Pengharapan Bernama Pemerataan

by Raihan Fadhila ◆ Active Writer | Jul 4, 2024 | Birokrasi Melayani | 0 comments

a statue of a lady justice holding a scale

Prioritas tiap insan bisa mengandung sejuta sebab yang melatarbelakanginya. Konteks ‘prioritas’ yang dimaksud penulis, ialah pilihan jalan hidup yang merujuk kepada satu kondisi; kesuksesan. 

Segelintir orang menganggap
menjadi Pegawai Negeri Sipil adalah pilihan bijak. Segelintir orang lainnya
justru mencari celah untuk keluar dari lingkup pemerintah. Apapun pilihannya,
tidak ada yang lebih benar atau lebih salah selama pilihan tersebut membawa
pemerataan pendapatan yang lebih baik di Indonesia.

Berbicara mengenai pemerataan, ada satu kondisi yang cukup menarik perhatian. Dewasa ini, beberapa kali penulis jumpai gelora suara rakyat yang menyerukan pemerintah untuk mendorong pembangunan di luar Jawa. 

Jalur yang Tepat Menuju Pemerataan

Melalui fasilitas yang memadai, roda ekonomi kelak berputar lebih kencang dan mendongkrak ekonomi masyarakat pada akhirnya. Kenyataannya, asumsi ‘pembangunan harus dititikberatkan di daerah non-Jawa’ tidak sepenuhnya sahih. 

Pernyataan barusan merupakan hasil opini penulis yang berangkat dari data “10 provinsi dengan jumlah penduduk miskin terbanyak di Indonesia pada Maret 2024”, yang dipublikasikan melalui databoks.katadata.co.id bersumber dari Badan Pusat Statistik (BPS). 

Di dalam publikasi data tersebut, disebutkan bahwa Jawa Timur merupakan provinsi dengan penduduk miskin terbanyak dengan ‘capaian’ 3,98 juta orang (9,79% dari total penduduknya). 

Di sisi lain, disebutkan bahwa Kalimantan Utara merupakan provinsi dengan penduduk miskin paling sedikit dengan ‘capaian’ 47,83 ribu orang (6,32% dari total penduduknya). 

Terkadang, masyarakat lupa bahwa terdapat masalah yang lebih banyak di dalam lingkup yang lebih besar.
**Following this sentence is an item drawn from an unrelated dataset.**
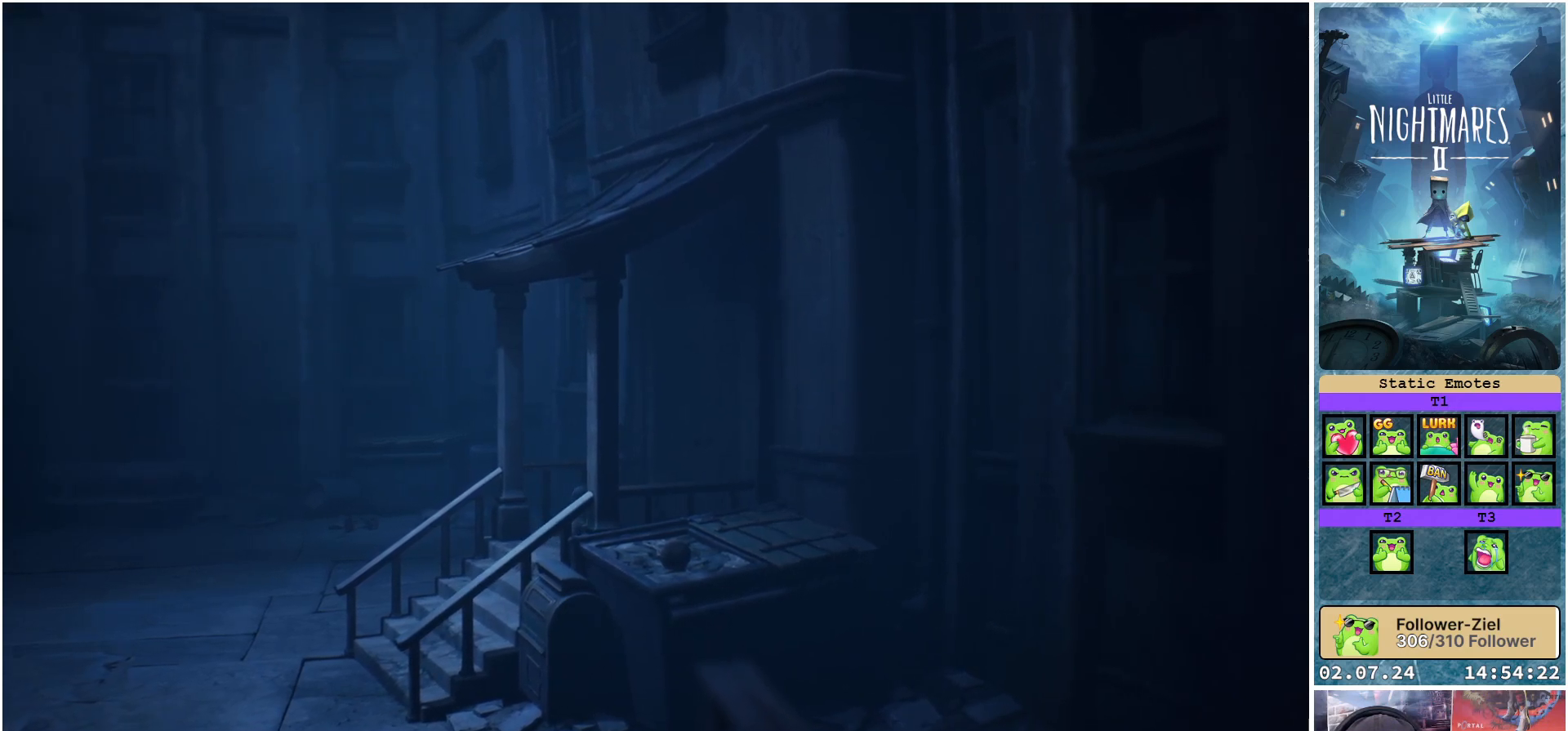
{"buttons": [], "left_stick": "down", "right_stick": "center", "events": []}
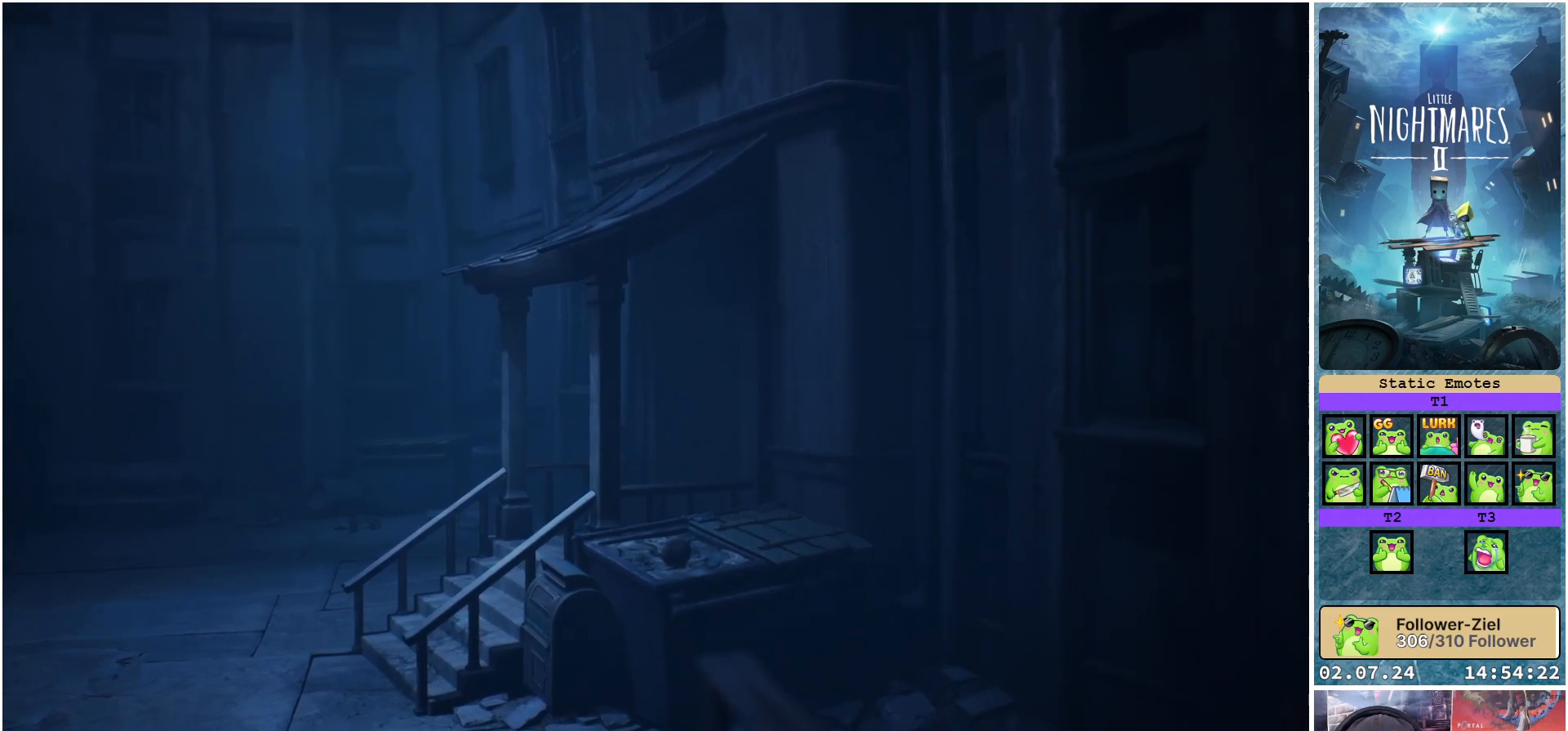
{"buttons": ["A", "R1"], "left_stick": "down", "right_stick": "center", "events": [[183, "R1", "down"], [500, "A", "down"]]}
Dalam hal ini, banyaknya penduduk Jawa Timur secara beriringan mengandung jumlah penduduk miskin yang banyak pula.

Penulis yakin, pemerintah telah berada di jalur yang tepat menuju pemerataan, khususnya dalam hal ekonomi. BPS mengungkapkan, melalui perhitungan rasio gini didapatkan bahwa ketimpangan ekonomi penduduk Indonesia mencapai 0,379 poin pada Maret 2024. 

Angka ini mengalami penurunan (yang berarti perbaikan) jika dibandingkan dengan poin pada Maret 2023, meskipun memang sangat tipis (0,009 poin). Mengacu pernyataan BPS, poin gini per Maret 2024 tersebut merupakan yang terendah sejak September 2017. 

Pemerataan: Tidak Hanya dalam Aspek Ekonomi

Dalam kurun waktu tersebut, masyarakat mengalami banyak pergolakan. Tidak mengherankan bila rasio gini sempat berfluktuasi atau meningkat, terlebih dengan merebaknya Covid yang berdampak buruk bagi perekonomian. Meski demikian kita berhasil bangkit, bukan?

Atas dasar penjelasan sebelumnya, besarnya jumlah penduduk miskin di Jawa tidak menjadikan penulis beranggapan bahwa fokus bantuan pemerintah haram diberikan kepada masyarakat nan-jauh di perbatasan. 

Alangkah baiknya, bersama-sama kita memandang data penduduk miskin bukan sebagai angka; mana yang besar atau mana yang kecil. Dewasa ini dibutuhkan pemikiran muda yang mengedepankan kemajuan negara berlandaskan azas pemerataan. Jatuh bersama, bangkit bersama, dan maju bersama.

Pemerataan tidak hanya menyangkut ekonomi,
melainkan juga dalam aspek lain seperti teknologi. Baru-baru ini, tersebar luas
kabar peretasan server Pusat Data Nasional (PDN). 

Sebelum berbicara lebih jauh, mula-mula kita sepakati bersama bahwa keamanan data menjadi pekerjaan rumah yang amat besar bagi kementerian dan lembaga terkait. Setidaknya, kini hal tersebut (seharusnya) menjadi fokus utama pemerintah. 

Diasumsikan keamanan data nasional telah diperbaiki. Apa selanjutnya? Baik masyarakat yang menjadi bagian dari tata kelola pemerintah maupun yang tidak, perlu mendapatkan pemahaman yang baik mengenai regulasi penggunaan server PDN itu sendiri. 

Mengapa demikian? Agar tidak terjadi salah-menyalahkan antarpihak yang seharusnya berwenang menangani kasus yang sama (bila terjadi lagi). 

Selain itu, entah melalui penerbitan kebijakan baru, perbaikan kebijakan yang sudah ada, atau sebatas publikasi informasi, penegasan regulasi akan menjadi bentuk internalisasi kembali di lingkungan pemerintah. 

Dalam kasus ini, bila pada kemudian hari terjadi peretasan, pihak yang bertanggung jawab sudah tau pasti apa yang mesti dilakukan.

Setelah perbaikan keamanan data dan penegasan regulasi, barulah pihak yang berwenang (yang dalam hal ini ditulis secara general: pemerintah), mulai kembali mendorong kuat upaya pemerataan akses teknologi di daerah seperti akses internet. 

Seperti Covid, Setelahnya Kita Bangkit Kembali

Bila dipikirkan lebih dalam, sejatinya penggambaran kasus peretasan PDN ini dapat dianalogikan secara sejajar dengan kasus Covid. Pada masa virus belum memasuki Indonesia, tentu pemerintah memiliki prioritas program kesehatan yang sedang dijalankan. 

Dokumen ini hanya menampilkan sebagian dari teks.